German geographer and naturalist

Alfred Kirchhoff (23 May 1838 in Erfurt - 8 February 1907 in Mockau) was a German geographer and naturalist.

==Biography==
He was educated at Jena and Bonn, and for several years was an instructor at schools in Mülheim an der Ruhr and Erfurt. From 1871 to 1873 he was a lecturer on geography at the Kriegsakademie of Berlin, and in the latter year was appointed to the chair of geography in the University of Halle.

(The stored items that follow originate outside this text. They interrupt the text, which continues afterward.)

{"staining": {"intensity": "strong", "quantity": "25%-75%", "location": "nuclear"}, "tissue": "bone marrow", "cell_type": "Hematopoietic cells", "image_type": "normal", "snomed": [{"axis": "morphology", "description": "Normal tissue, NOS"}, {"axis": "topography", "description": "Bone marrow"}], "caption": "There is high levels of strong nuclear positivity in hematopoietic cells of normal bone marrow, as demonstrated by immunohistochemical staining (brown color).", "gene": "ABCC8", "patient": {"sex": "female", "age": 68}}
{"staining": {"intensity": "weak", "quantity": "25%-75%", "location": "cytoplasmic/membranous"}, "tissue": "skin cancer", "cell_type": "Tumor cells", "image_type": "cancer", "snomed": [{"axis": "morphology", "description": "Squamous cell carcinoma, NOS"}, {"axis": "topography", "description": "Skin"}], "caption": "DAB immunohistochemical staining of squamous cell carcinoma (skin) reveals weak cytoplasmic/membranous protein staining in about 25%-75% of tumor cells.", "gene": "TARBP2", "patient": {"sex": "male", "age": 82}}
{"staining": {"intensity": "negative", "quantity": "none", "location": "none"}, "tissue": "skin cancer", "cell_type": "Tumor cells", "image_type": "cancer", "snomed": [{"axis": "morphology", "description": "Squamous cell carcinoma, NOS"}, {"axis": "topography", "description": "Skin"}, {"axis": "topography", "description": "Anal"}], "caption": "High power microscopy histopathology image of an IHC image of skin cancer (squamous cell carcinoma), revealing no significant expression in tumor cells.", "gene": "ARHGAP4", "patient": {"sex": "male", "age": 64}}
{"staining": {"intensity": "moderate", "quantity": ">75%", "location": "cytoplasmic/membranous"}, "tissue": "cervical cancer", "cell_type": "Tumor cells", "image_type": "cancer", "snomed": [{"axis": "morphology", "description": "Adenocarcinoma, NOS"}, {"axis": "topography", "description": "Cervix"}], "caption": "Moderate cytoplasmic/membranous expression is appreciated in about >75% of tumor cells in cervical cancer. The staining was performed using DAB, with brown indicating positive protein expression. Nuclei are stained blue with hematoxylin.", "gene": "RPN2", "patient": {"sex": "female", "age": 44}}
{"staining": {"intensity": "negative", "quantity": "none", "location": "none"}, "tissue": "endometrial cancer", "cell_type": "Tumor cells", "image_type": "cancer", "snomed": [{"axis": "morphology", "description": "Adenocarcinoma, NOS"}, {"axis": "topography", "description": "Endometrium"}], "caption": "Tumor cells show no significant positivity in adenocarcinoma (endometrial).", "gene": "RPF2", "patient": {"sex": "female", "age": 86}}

He was an editor of the Anleitung zur deutschen Landes- und Volksforschung.

He was elected member of the Academy of Sciences Leopoldina in 1878 and of the Royal Society of Arts and Sciences in Gothenburg in 1888.

== Selected writings ==
- Schulbotanik (1865) - School botany.
- Die Südseeinseln und der Südseehandel, 1880 - The South Sea islands and trade.
- Schulgeographie, 1882 - School geography.
- Allgemeine Erdkunde: Pflanzen- und Tierverbreitung, with Julius von Hann and Eduard Bruckner (1899) - General geography; plant and animal distribution.
- Mensch und Erde; Skizzen von den Wechselbeziehungen zwischen beiden (3rd edition 1910); later translated into English as "Man and earth; the reciprocal relations and influences of man and his environment"; London, G. Routledge & sons, limited (1914).
- Unser Wissen von der Erde. Allgemeine Erdkunde und Länderkunde, in collaboration with other scholars (1886–93) - Our knowledge of the Earth. General and regional geography.
- Volapük : easy method of acquiring the universal language (constructed by Johann Martin Schleyer, prepared for the English-speaking public on the basis of Alfred Kirchhoff's "Hilfsbuch"; with the addition of a key to the exercises and a Volapük-English and English-Volapük vocabulary, by Klas August Linderfelt).